Work to do – Report each line of the data below that contains the string "middle", treating uppercase and lowercase letters as different.

┌─ Record excerpts

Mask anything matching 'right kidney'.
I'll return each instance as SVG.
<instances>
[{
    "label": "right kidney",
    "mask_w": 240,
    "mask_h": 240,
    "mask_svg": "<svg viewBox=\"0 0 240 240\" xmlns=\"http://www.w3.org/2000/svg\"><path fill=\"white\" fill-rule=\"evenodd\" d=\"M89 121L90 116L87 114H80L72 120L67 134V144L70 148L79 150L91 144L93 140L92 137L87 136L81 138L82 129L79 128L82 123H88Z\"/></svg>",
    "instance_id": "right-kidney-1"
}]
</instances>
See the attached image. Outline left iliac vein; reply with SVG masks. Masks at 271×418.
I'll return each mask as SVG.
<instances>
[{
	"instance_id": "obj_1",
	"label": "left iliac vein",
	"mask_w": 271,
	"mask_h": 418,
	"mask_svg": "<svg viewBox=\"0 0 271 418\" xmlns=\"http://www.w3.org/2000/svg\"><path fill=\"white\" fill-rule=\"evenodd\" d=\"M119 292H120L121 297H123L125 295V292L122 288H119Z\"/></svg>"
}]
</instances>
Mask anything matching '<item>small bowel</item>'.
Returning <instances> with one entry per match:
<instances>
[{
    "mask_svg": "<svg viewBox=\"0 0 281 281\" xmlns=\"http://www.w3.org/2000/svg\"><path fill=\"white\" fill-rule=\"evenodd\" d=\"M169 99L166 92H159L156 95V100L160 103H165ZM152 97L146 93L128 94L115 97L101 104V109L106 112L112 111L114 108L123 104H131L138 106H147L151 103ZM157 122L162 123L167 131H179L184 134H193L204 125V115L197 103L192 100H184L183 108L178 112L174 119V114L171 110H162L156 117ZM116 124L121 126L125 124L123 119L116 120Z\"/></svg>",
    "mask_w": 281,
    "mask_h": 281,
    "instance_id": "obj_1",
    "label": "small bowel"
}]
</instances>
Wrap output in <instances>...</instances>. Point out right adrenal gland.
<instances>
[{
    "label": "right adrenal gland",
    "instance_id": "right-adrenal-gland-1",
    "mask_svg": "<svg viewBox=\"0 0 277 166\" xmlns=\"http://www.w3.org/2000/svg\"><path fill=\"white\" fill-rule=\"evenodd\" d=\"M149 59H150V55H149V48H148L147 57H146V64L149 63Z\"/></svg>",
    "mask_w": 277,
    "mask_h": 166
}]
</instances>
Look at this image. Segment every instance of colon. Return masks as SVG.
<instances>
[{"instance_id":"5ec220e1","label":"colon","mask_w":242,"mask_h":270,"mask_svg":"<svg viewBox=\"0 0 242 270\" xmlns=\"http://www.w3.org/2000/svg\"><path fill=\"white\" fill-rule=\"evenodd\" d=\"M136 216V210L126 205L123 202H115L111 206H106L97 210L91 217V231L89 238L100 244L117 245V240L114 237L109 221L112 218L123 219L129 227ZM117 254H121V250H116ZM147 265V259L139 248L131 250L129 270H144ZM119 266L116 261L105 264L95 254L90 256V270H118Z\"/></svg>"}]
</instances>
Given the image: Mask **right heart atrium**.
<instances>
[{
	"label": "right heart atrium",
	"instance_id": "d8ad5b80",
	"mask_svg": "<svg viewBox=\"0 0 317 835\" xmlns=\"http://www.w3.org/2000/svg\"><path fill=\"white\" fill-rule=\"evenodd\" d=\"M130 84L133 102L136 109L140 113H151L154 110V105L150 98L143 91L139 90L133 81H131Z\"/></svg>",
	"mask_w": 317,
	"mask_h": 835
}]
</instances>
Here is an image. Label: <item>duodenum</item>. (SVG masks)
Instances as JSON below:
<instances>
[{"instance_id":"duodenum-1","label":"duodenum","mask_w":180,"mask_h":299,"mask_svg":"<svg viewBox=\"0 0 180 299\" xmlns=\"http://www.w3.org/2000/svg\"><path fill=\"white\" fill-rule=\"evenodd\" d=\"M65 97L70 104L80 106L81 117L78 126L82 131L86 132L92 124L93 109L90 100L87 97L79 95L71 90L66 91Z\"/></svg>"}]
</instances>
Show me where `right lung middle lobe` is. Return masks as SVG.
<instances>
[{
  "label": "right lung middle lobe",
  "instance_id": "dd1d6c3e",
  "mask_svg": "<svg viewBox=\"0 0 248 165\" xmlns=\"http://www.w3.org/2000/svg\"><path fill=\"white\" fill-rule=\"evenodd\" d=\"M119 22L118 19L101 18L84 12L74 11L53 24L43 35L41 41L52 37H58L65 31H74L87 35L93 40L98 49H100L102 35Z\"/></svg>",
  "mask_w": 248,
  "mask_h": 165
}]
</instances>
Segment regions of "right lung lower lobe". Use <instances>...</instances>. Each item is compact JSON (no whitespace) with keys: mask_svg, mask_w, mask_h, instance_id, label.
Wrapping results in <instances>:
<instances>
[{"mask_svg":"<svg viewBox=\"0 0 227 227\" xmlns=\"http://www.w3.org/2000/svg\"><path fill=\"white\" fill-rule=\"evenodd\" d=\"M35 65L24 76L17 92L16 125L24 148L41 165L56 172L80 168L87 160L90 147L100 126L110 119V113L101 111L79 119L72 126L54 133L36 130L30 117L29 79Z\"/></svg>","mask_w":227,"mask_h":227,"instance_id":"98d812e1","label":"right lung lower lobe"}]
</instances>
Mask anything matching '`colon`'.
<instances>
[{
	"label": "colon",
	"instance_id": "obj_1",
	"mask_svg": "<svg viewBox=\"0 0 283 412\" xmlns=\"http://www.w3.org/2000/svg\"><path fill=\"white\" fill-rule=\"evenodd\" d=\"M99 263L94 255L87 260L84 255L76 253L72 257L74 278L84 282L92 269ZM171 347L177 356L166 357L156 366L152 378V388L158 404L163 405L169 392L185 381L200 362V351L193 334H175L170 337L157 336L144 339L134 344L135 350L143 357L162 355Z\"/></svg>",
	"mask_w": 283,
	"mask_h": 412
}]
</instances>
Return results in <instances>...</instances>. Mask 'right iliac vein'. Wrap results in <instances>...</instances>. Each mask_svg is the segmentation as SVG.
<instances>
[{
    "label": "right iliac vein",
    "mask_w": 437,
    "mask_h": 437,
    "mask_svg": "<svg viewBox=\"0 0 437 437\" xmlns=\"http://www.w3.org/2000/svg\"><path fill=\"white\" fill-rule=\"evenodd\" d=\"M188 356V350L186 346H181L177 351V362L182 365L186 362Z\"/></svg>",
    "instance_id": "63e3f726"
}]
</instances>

└─

Finished answer –
Show me where `right lung middle lobe` is. Return masks as SVG.
  "label": "right lung middle lobe",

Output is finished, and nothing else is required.